__To do__:
a - Which Bible verse does the blog post about the Upward basketball season quote?
b - Write a continuation of the blog post about wishing for a trap door, picking up after its last line.

__Excerpt provided__:

▬▬▬▬▬▬▬▬▬▬

And these days, I still find myself imagining that somewhere close by there’s a trap door…a place where I can escape to another world.
Don’t get me wrong. I love my life. But sometimes I just wish I could get away for a while and rest, and by the grace of God and thanks to some amazing, rock star grandparents, those times do come eventually.
I’m always so touched by the situation in Mark 6, when John the Baptist has just been beheaded in prison and “then, because so many people were coming and going that they did not even have a chance to eat,” Jesus says to his disciples, “Come with me by yourselves to a quiet place and get some rest (Mark 6: 31).” Oh, I know how they all must have felt. In my most exhausted moments, I live for Christ to say that to me.
We’ve been involved with Upward basketball and cheerleading since the middle of January, and honestly, I just have to say that I don’t know how some of you do it when your kids are involved in not just one but multiple extracurricular activities. Come to think of it, I’m not sure how my parents did it back in those days when they worked full time and then spent the entire evening with us at the gym for basketball games, slogging in homemade chili and jars of fat dill pickles to run the concession stand. Well, I say that, but I do know. As parents, we do what we have to do for the love of our children. And I love that my children are involved with Upward. I have watched them grow so much in these last weeks, and I’ve seen them blessed by the influence of so many wonderful people. Riley has come so far from the days when she used to run off the basketball court, crying, and bury her head in Kevin’s shoulder. Now she’s actually a pretty good shot, and her teammates cheer her on and help her when she gets confused on the court. They embrace her as a teammate, and lately I think they’ve even come to realize that if they can get the ball in her hands, she can score some points. For Riley, Upward builds confidence. It’s a huge blessing. And for Zoe, it’s an equal opportunity for fun, more friends, encouragement. We love Upward. But it wipes me out.
Since mid-January, there’s only been one night during the week that we don’t have to be somewhere by a certain time, and sometimes we’ve had to use that night to schedule other things that couldn’t happen on practice or game nights. For a while, my goal has been to minimize stress during the latter part of the day, when homework time is more than enough to put me in a straight jacket. I’m not kidding. One night last week, Riley’s last assignment (after writing a rhyming poem with 8 spelling words…she just couldn’t seem to remember what it meant to rhyme that night) was to write her name in Morse Code. I showed her the symbol key her teacher had provided and explained, “See, you just find the letters of your name and write it using the code. Let’s see, R…it’s “ . ..“. I turned around to help Adam with something, turned back around, and Riley had written the words (as opposed to the symbols) “dot space dot dot” on her paper. I wanted to lay in the floor and surrender. I was just stuck deciding between laughing like a hyena or crying while I was down there.
Sometimes I really want a trap door. I want to get away, and if I had to guess, you do too. What do you say we go together?

▬▬▬▬▬▬▬▬▬▬

__Dataset excerpt__:
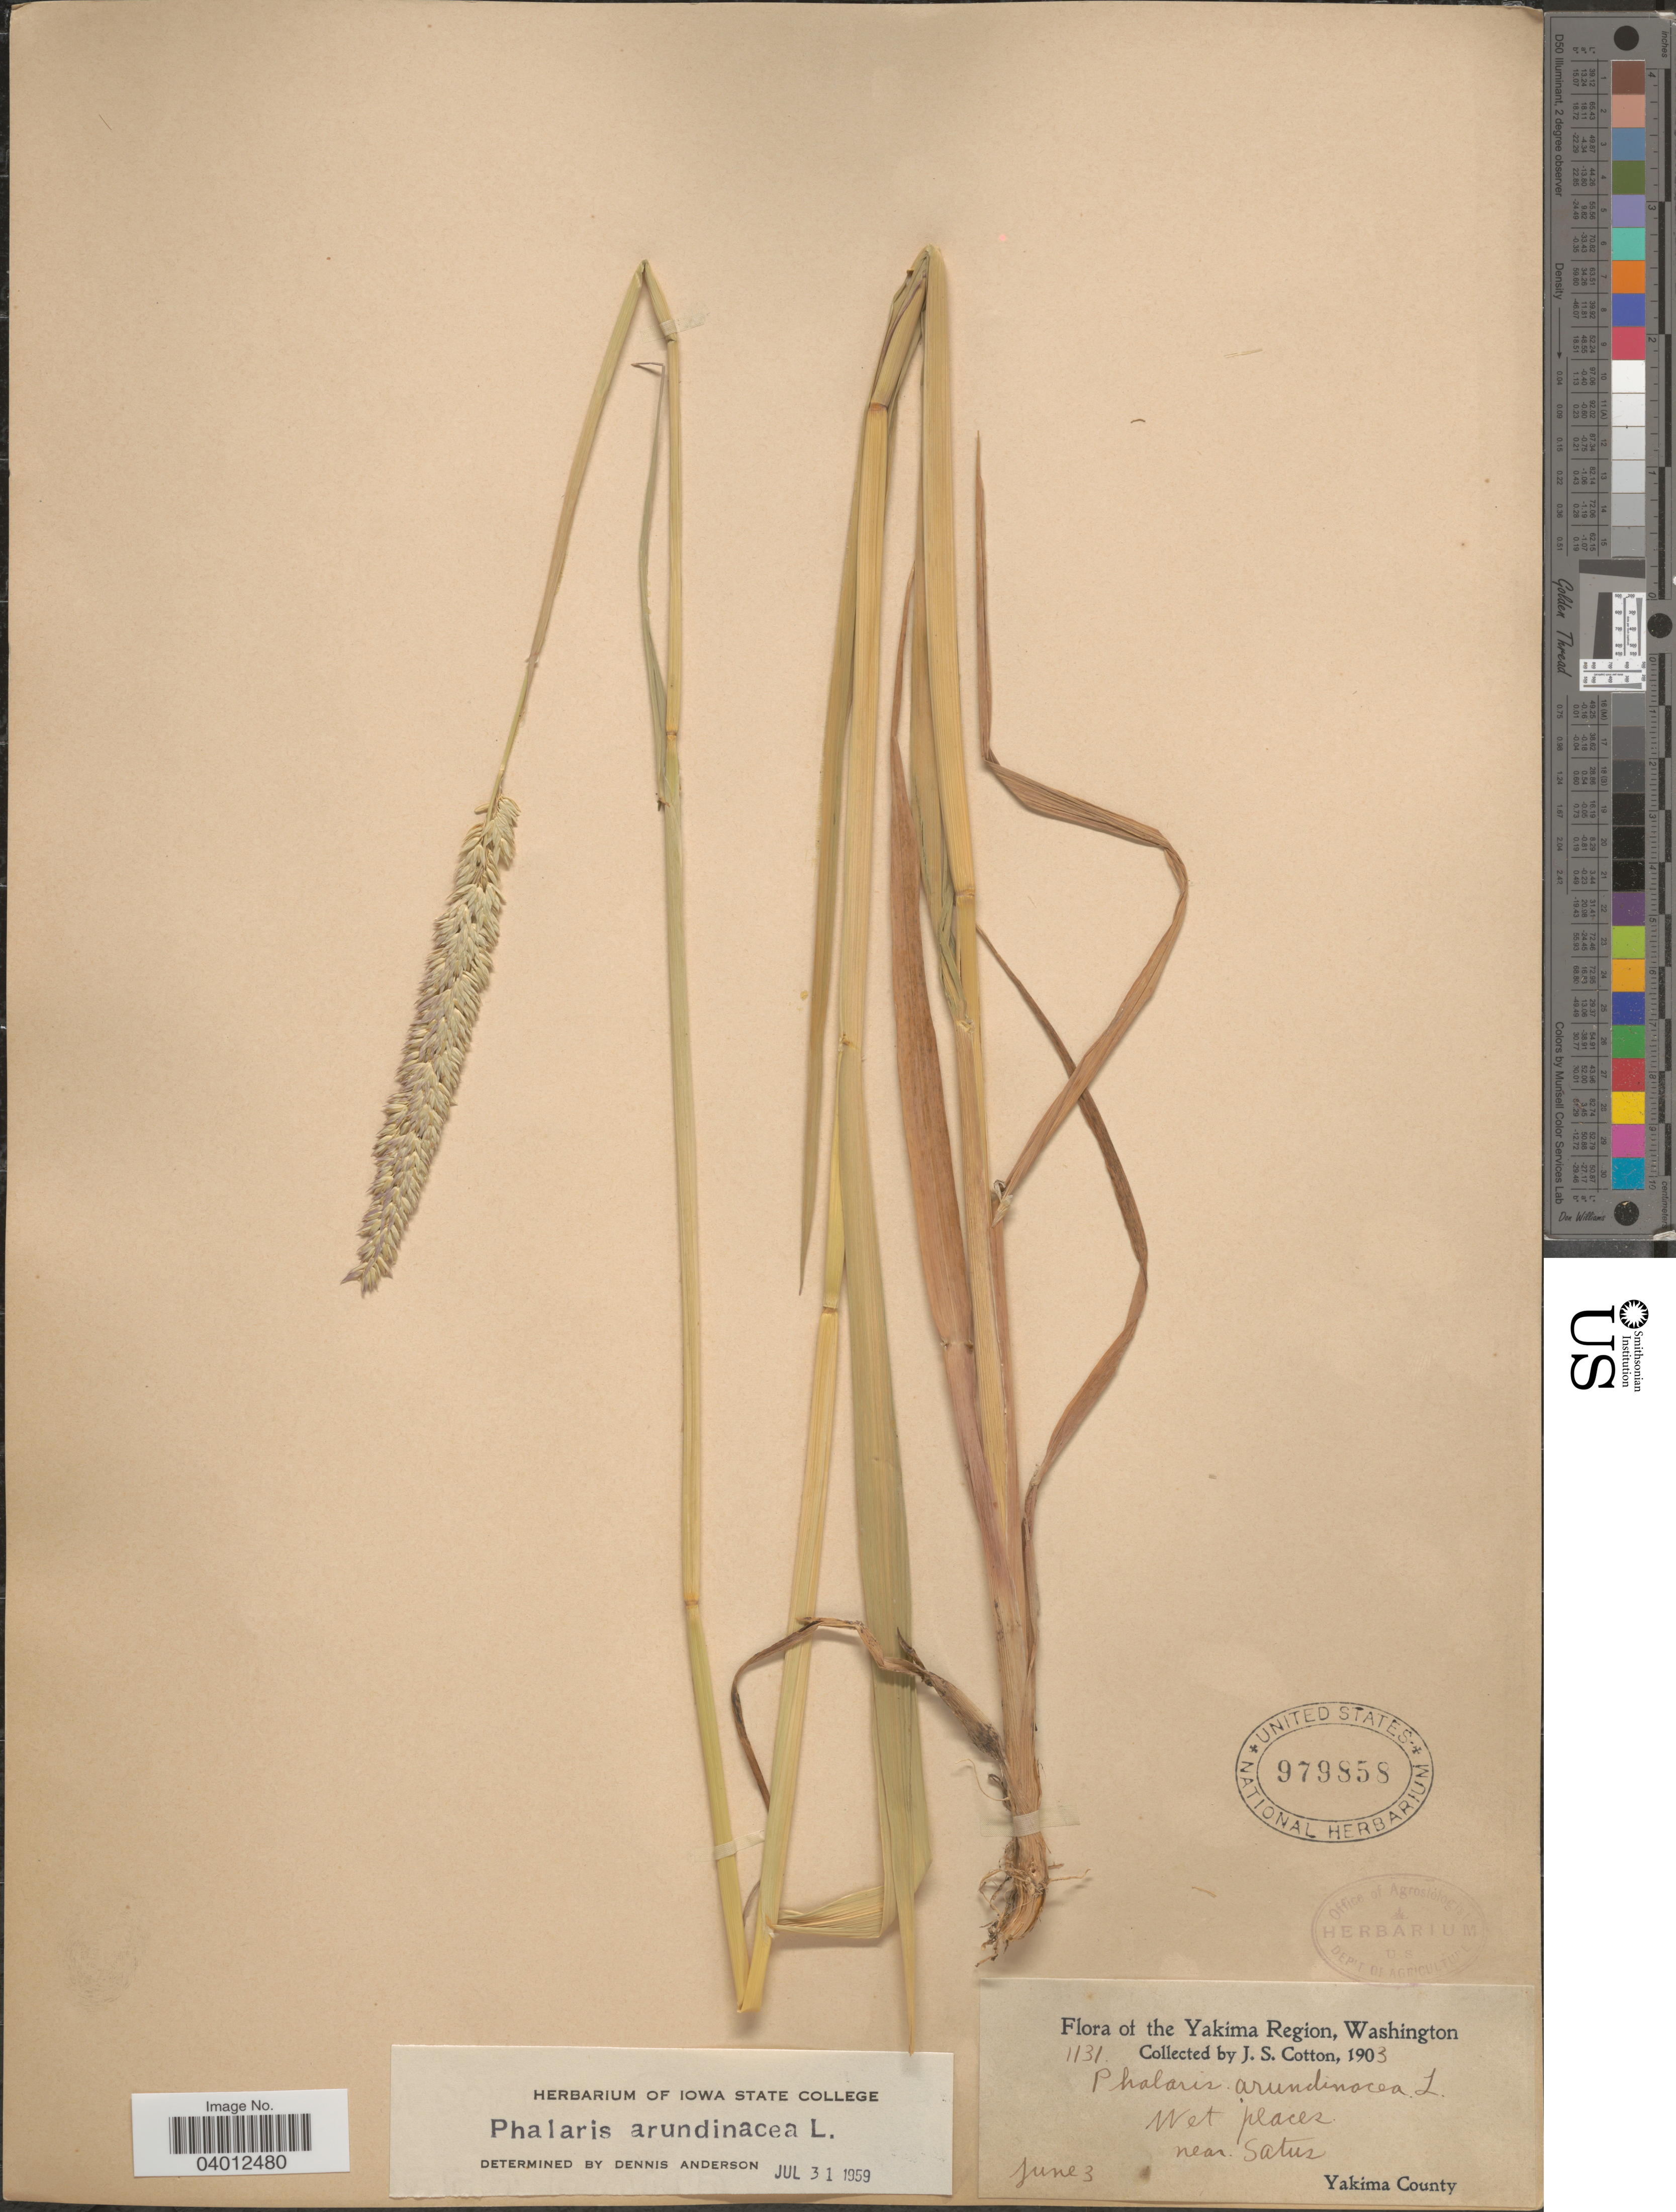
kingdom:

▬▬▬▬▬▬▬▬▬▬

__Answers__:
a - Mark 6:31

b -
These days, I don’t imagine opening that door to any sort of enclosed space. I imagine descending the plank stairs and planting my feet in sand, warm and white, and burying my toes in it. Feel it? The salty breeze is warm and gentle, moving our hair in a slow dance. The sun, still new, throws halos of soft amber and gold all over the water. The ocean looks like glass except right at our feet, where it softly crashes and spreads out, washing away every trace of our footprints as it rolls backward. It is enough just to walk. I don’t really need to say anything, but if we choose to do so, the words will just fall away, hanging effortlessly between us. Our conversation will be as free and easy as our spirits, as boundless and unfettered as the sand and the sea.
Mom told me that yesterday she found an unbroken starfish so tiny if fit on the tips of a few fingers. I might look for one of those or notice a sharks’ tooth winking at me from the shore as we walk along. I’ll put these, and perhaps a few salt-glazed chunks of sea glass in my pocket as we wander, but there will be no hurry, no need to be anywhere by any time, no list of things to do competing for time or space in our minds. For now, there will be just the sound of the waves and the feel of the sand beneath our feet, but more than that, there will be the Presence of God, stronger than we can bear and more gentle than any other we know, walking with us.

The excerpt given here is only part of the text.